Plant care
Long Eye-leaftemperature & humidity
Ophthalmophyllum longum
More about long eye-leaf
Ideal temperature for long eye-leaf
Temperature kills fewer long eye-leaf plants than you'd think. What kills them is the micro-climate within a normal-temperature room — a leaf pressed against single-glazed winter glass, the hot dry updraft directly above a radiator, the cold blast from an AC vent. The thermostat reading at 5-28°C (41-82°F) is fine; the spot you put the plant in matters more. Below roughly 5°C the damage starts — soft blackened patches, translucent leaves, sometimes overnight.
Cold tolerance & winter care
Long Eye-leaf is frost-tender (USDA 10-12 (indoor-only in most US homes), RHS H2). It cannot survive a frost, so in most of the US and UK it lives indoors year-round or summers outside and comes back in well before the first autumn frost — once nights drop toward 10-12°C is the cue, not the first frost warning. Acclimate it over a week when moving between indoors and out so the leaves do not shock.
Humidity for long eye-leaf
Long Eye-leaf sits happiest at around 20-40% relative humidity. Best suited to low ambient humidity, reflecting its desert origin. Standard room humidity is generally acceptable; avoid placement near humidifiers or in a bathroom.
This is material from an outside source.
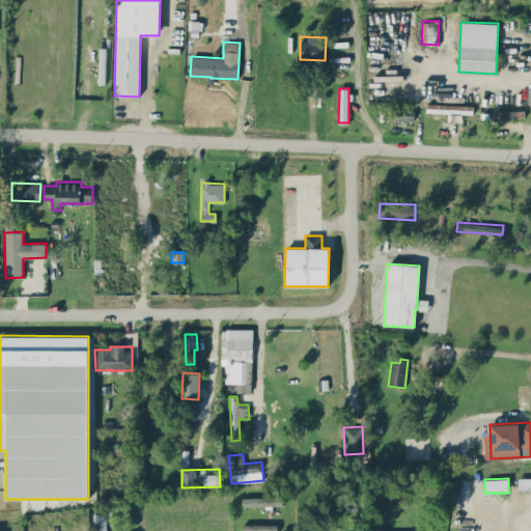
[(282,496),(242,497),(242,506),(282,505),(282,496)]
The usual low-humidity tell is crisp brown leaf tips and edges while the soil moisture is fine — a sign the air, not the watering, is the problem. If you need to raise it, the reliable methods are grouping plants together, standing the pot on a tray of damp pebbles (the pot above the waterline, never in it), or running a small humidifier in winter when indoor heating dries the air most. Misting is the least effective — it raises humidity for minutes, not hours.
Long Eye-leaf temperature & humidity — frequently asked questions
What temperature is best for long eye-leaf?
Long Eye-leaf grows best between 5-28°C (41-82°F). Keep it out of cold draughts, off freezing windowsills in winter, and away from the hot dry air directly above radiators — the extremes matter far more than the average room temperature.
How cold can long eye-leaf tolerate?
Long Eye-leaf starts to suffer below roughly 5°C. It is frost-tender and will be damaged or killed by a frost, so bring it indoors once nights fall toward 10-12°C.
What humidity does long eye-leaf need?
Long Eye-leaf prefers about 20-40% relative humidity. Best suited to low ambient humidity, reflecting its desert origin. Standard room humidity is generally acceptable; avoid placement near humidifiers or in a bathroom.
How do I raise humidity for long eye-leaf?
Group it with other plants, stand the pot on a tray of damp pebbles (kept above the waterline), or run a small humidifier in winter. Misting only helps for a few minutes, so it is the weakest option for a plant that genuinely needs more humidity.
Can long eye-leaf live outside?
Long Eye-leaf is rated for USDA zone 10-12 (indoor-only in most US homes) and RHS hardiness H2. Outside that range it must come indoors before the first frost — treat any outdoor stint as a summer holiday, not a permanent home.
More long eye-leaf care
In the UK? Keeping long eye-leaf warm in a UK home covers the radiator, single-glazing and heating-season humidity angle. Temperature and humidity are one piece. See the full long eye-leaf care guide, its cold-hardiness guide, and watering schedule — humidity and watering problems are easy to confuse.